Another aspect that should be considered is the binning of the breathing cycle. Usually, a 4DCT is binned into 10 equidistant discrete parts. It is assumed that the motion in between the chosen breathing phases is negligible. Obviously, this is a method grounded on an ideal, however, not always realistic situation. In our work, we revealed that individual gws can lead to better dosimetric results than just minimizing gws. This gives the rationale also to revise the assumption of equidistant binning of the breathing phases as well as the selection of the used breathing phases.

When planning the concept of this work, we were aware that we were looking for rather small dosimetric differences. Therefore, we explicitly decided not to use maximum intensity projection (MIP) scans, where the 4DCT image information is compressed into a single CT. Even though, previous works suggest the safety of the use of MIP scans for ITV generation24, this might not be applicable for tumors not fully surrounded by lung tissues and in close proximity to other organs such as for central lung tumors25. In these cases underestimation of the tumor motion and the ITV might be the consequence that can lead to underdosage of the tumor volume26,27. Therefore, the results in this study are based on the 4DCT rather than a MIP reconstruction.
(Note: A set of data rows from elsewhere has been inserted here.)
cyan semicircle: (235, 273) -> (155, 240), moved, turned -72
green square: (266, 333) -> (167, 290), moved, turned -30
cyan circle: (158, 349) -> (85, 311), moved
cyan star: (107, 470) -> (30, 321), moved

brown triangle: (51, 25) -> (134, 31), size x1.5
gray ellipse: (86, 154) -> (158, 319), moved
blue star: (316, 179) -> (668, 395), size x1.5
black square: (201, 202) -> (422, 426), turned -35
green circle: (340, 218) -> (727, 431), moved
This work reveals the potential for phase gating for SBRT of lung tumors. In particular challenging cases with respect to treatment planning, where the tumor is close to OAR and those that are influenced by a large amount of breathing motion might benefit from the technique presented here. We revealed that the optimal gw size varies on a patient individual basis. In contrast to previously published works, we showed that reduction of the gw size only might not result in the best dosimetric result. Therefore, we suggest a patient individual gw considering tumor position and motion with respect to OAR locations in order to improve the dosimetric results for lung SBRT.
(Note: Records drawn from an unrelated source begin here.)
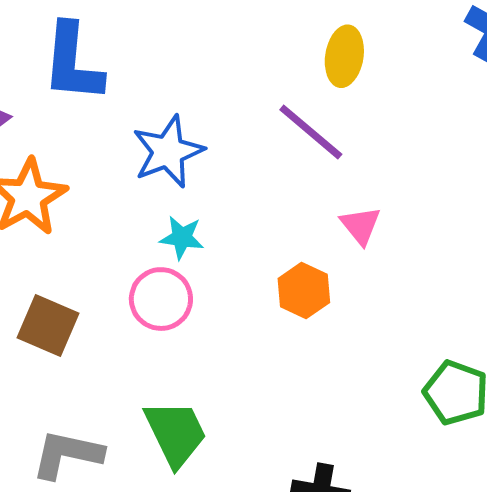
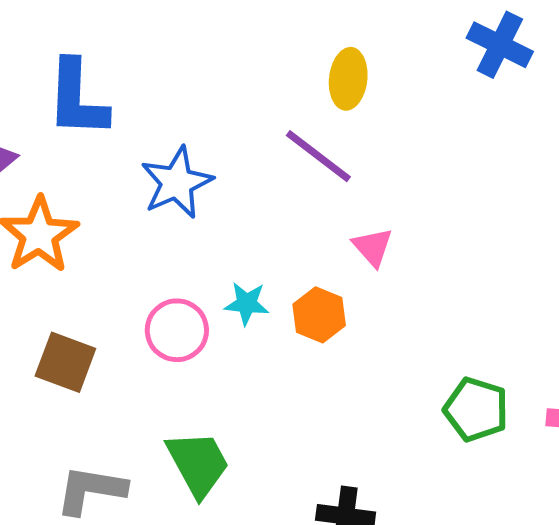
cyan star: (182, 238) -> (247, 304), moved

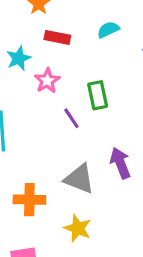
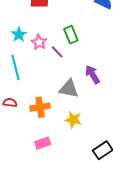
cyan star: (19, 58) -> (19, 35), moved
pink star: (47, 81) -> (39, 42), moved

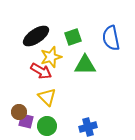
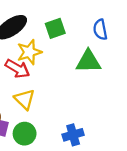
blue semicircle: (111, 38) -> (100, 30), size x0.7
green triangle: (85, 65) -> (88, 61), moved

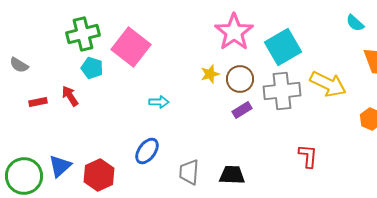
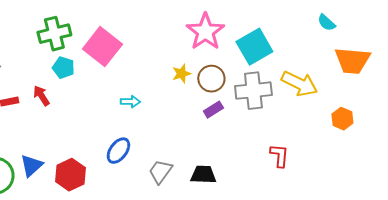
gray trapezoid: (189, 172) -> (160, 172), turned 32

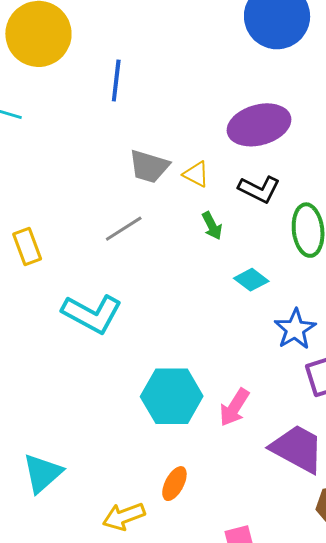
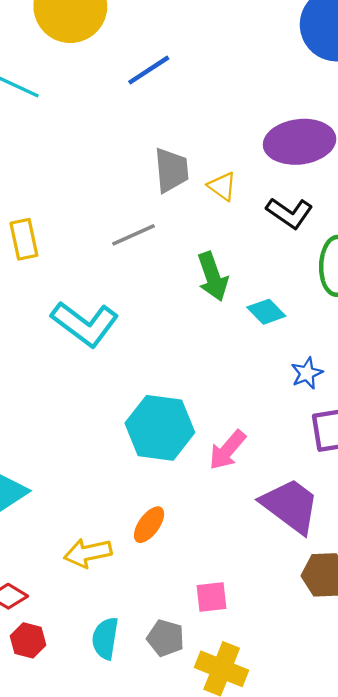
blue line: (116, 81) -> (149, 70), turned 42
gray trapezoid: (149, 166) -> (171, 170), turned -120
green arrow: (212, 226) -> (213, 276), moved, size x1.5
blue star: (295, 329) -> (307, 373), size x0.7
Furthermore, the presented data might question gating as general solution for motion mitigation, especially for central tumors in direct neighborhood of sensitive normal tissue and lung SBRT with ablative doses applied, gating alone might not be able to improve the dose distribution. Therefore, we claim that prediction of dosimetric effectiveness for gating is required on a patient individual basis. In order to reduce laborious contouring using breathing phases and dose simulation, future investigations of the authors focus on a simulation based analyzation method for prediction of gating effectiveness.

Conclusion

Patient-individual phase gating, considering patient individual tumor position and location, can considerably improve the dose distribution for SBRT of lung tumors. This can be of particular importance for the treatment of central tumors in close proximity to critical organs with high radiation doses.